Antibiotic resistance is one of the world's most serious threats to public health, forcing the use of medications that are more toxic, more expensive and not always effective. There are several causes, including over-prescription of antibiotics in both humans and in livestock.
Two engineers with the University of Houston have embarked on a project to determine whether the use of tiny amounts of antibiotics embedded in corn-based nanoparticles could allow the use of lower dosages and avoid wiping out the microbiome - the collection of both healthy and disease-causing bacteria found in the intestines - and the resulting genetic mutations that lead to antibiotic resistance.
Debora Rodrigues, associate professor of civil and environmental engineering, and Stacey Louie, assistant professor of civil and environmental engineering, have developed a reactor to simulate pig intestines in order to study how antibiotics react in the pig microbiome.
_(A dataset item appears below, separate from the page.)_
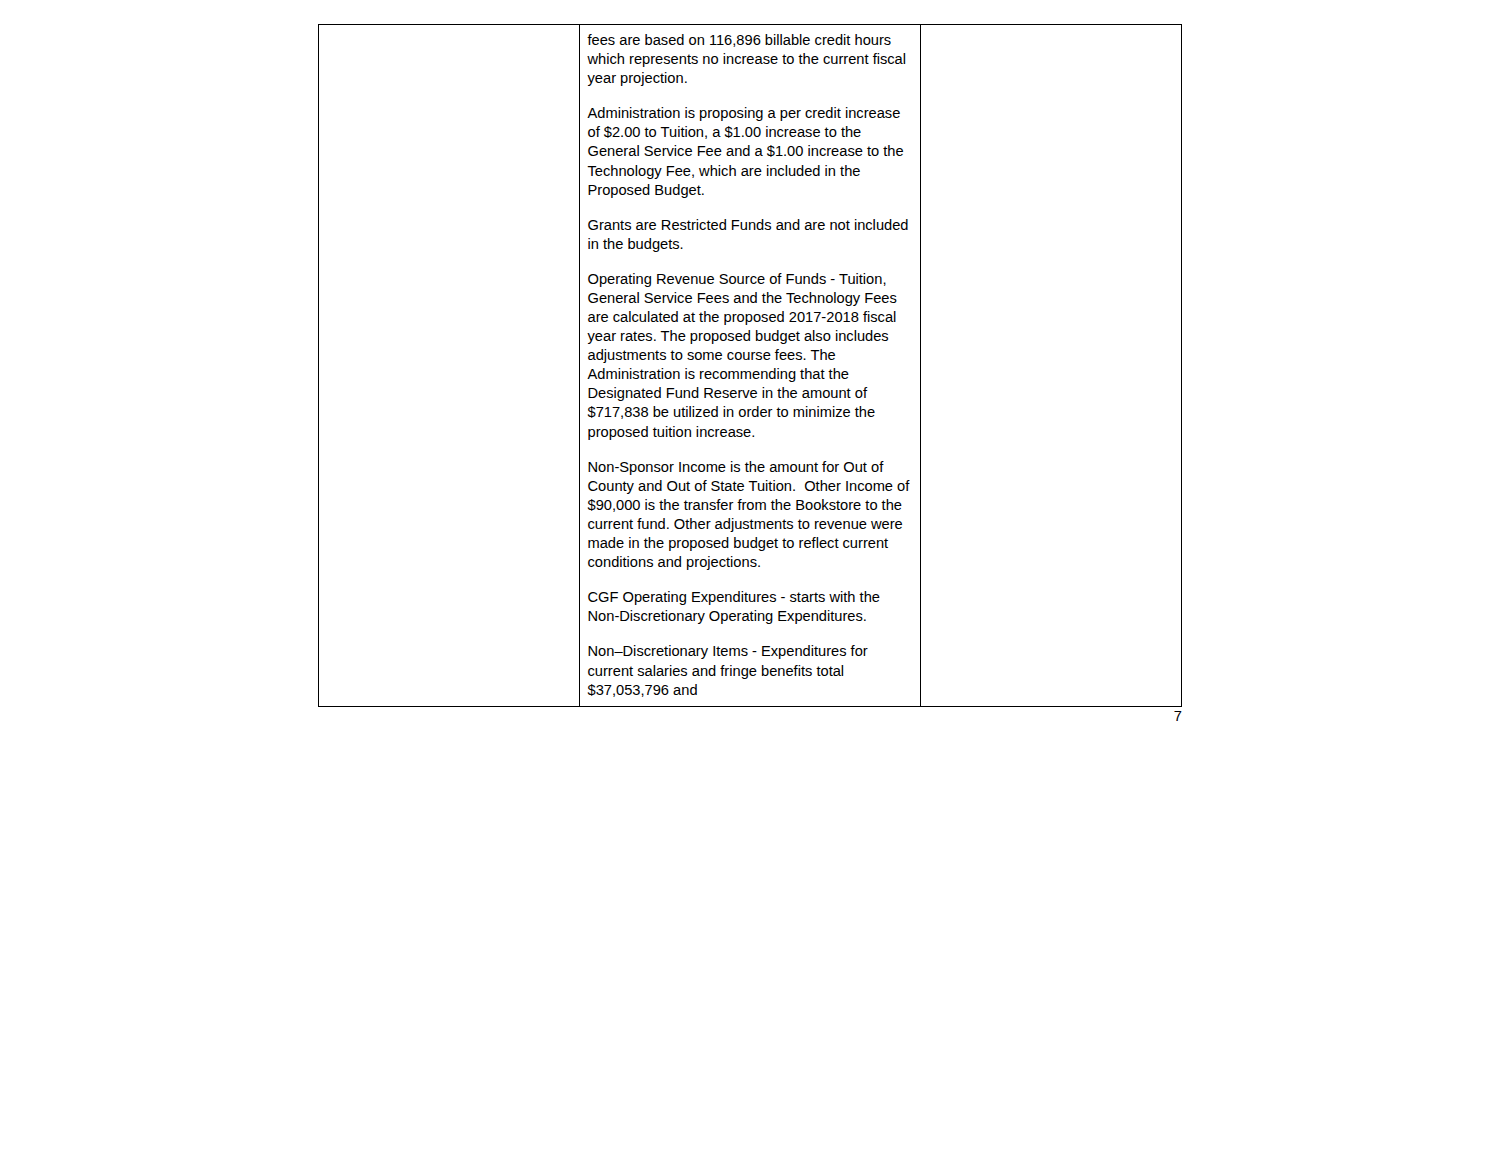| | fees are based on 116,896 billable credit hours which represents no increase to the current fiscal year projection. Administration is proposing a per credit increase of $2.00 to Tuition, a $1.00 increase to the General Service Fee and a $1.00 increase to the Technology Fee, which are included in the Proposed Budget. Grants are Restricted Funds and are not included in the budgets. Operating Revenue Source of Funds - Tuition, General Service Fees and the Technology Fees are calculated at the proposed 2017-2018 fiscal year rates. The proposed budget also includes adjustments to some course fees. The Administration is recommending that the Designated Fund Reserve in the amount of $717,838 be utilized in order to minimize the proposed tuition increase. Non-Sponsor Income is the amount for Out of County and Out of State Tuition. Other Income of $90,000 is the transfer from the Bookstore to the current fund. Other adjustments to revenue were made in the proposed budget to reflect current conditions and projections. CGF Operating Expenditures - starts with the Non-Discretionary Operating Expenditures. Non–Discretionary Items - Expenditures for current salaries and fringe benefits total $37,053,796 and | |
7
"Pigs have a lot of similarities to humans," said Rodrigues, principal investigator on a $437,535 grant from the USDA National Institute of Food and Agriculture. "We are working with livestock, but ultimately it could be helpful for humans."
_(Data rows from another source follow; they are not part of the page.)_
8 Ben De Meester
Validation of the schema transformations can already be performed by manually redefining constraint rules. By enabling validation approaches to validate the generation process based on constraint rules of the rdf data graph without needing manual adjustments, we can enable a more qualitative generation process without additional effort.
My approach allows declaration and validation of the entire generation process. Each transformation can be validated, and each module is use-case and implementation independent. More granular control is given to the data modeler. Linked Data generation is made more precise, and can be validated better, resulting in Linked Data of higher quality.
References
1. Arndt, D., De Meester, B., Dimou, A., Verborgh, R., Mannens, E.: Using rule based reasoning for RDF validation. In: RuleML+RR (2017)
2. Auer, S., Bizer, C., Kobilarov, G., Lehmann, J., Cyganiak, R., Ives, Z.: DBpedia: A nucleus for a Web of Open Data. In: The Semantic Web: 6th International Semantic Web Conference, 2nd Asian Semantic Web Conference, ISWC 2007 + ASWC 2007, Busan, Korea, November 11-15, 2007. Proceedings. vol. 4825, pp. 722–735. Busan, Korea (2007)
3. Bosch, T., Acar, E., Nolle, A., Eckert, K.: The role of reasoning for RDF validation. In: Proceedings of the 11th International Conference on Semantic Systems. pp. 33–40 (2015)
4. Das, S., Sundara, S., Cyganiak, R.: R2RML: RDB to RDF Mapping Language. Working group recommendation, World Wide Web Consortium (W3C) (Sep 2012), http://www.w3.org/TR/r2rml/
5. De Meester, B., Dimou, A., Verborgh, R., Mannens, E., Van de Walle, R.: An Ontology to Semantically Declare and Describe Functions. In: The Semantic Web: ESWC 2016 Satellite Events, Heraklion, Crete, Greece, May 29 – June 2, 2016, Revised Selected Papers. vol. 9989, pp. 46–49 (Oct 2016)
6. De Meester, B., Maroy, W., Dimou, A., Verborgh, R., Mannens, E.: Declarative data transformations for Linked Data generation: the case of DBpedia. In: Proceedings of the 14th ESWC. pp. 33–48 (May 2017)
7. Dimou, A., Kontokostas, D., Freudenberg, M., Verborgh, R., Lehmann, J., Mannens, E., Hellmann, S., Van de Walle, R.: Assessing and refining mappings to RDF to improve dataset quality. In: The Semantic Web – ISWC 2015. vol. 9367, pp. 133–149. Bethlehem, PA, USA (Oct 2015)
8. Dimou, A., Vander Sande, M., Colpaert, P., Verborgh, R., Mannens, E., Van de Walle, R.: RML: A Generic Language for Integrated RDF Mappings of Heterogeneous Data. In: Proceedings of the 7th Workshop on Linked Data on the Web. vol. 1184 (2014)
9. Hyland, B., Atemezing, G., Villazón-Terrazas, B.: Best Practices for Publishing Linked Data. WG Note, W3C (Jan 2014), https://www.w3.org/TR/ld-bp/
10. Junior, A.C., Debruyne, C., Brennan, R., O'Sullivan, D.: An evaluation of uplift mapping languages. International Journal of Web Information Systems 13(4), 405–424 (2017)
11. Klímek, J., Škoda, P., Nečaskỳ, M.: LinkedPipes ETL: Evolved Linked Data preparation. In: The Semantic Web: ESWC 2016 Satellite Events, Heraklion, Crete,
Collaborators Cristina Sabliov and Carlos Astete at Louisiana State University will create corn-based nanoparticles loaded with antibiotics for the project.
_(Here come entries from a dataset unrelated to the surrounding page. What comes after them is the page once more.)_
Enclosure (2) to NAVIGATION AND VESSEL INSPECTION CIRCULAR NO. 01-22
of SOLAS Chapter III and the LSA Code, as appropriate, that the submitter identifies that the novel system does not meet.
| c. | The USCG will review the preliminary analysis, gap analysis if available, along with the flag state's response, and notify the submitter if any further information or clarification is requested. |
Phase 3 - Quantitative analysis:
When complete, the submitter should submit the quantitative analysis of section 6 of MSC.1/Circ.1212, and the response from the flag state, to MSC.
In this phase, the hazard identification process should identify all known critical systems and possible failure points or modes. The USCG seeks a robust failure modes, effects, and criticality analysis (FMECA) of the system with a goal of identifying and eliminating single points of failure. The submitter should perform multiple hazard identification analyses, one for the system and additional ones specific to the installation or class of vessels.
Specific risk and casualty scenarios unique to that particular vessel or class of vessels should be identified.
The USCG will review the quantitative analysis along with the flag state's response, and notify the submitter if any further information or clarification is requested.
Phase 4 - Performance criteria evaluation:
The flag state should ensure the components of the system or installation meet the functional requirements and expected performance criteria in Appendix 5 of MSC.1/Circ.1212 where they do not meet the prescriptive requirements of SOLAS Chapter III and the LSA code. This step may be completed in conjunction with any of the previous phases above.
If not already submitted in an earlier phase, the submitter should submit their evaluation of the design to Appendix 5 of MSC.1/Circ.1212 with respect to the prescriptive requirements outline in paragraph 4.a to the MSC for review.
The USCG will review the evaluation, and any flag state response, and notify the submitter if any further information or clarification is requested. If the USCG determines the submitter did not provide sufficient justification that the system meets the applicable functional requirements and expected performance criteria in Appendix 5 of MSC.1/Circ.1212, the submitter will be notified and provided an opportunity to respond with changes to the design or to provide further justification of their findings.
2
Early data supports the researchers' hypothesis that the plant-based nanoparticles will be less toxic than many other forms of nanoparticle. They are designed to dissolve in the simulated pig intestine.
The reactor mimics a pig's lower intestine, with a dialysis bag positioned to capture nutrients as pig slurry is funneled through. Louie said the bag functions much like the gut, allowing water, sugars and other nutrients to pass through.
Antibiotics - both at regular dosages and the minute amounts in the nanoparticles - will be added to the slurry, allowing the researchers to test how the drugs affect the microbiome at different dosages.
The goal is to determine if administering antibiotics in a different way will avoid the widespread damage to the microbiome associated with current practices.
"We'll study how the microbial community is changing and what genes related to antibiotic resistance are emerging," Rodrigues said.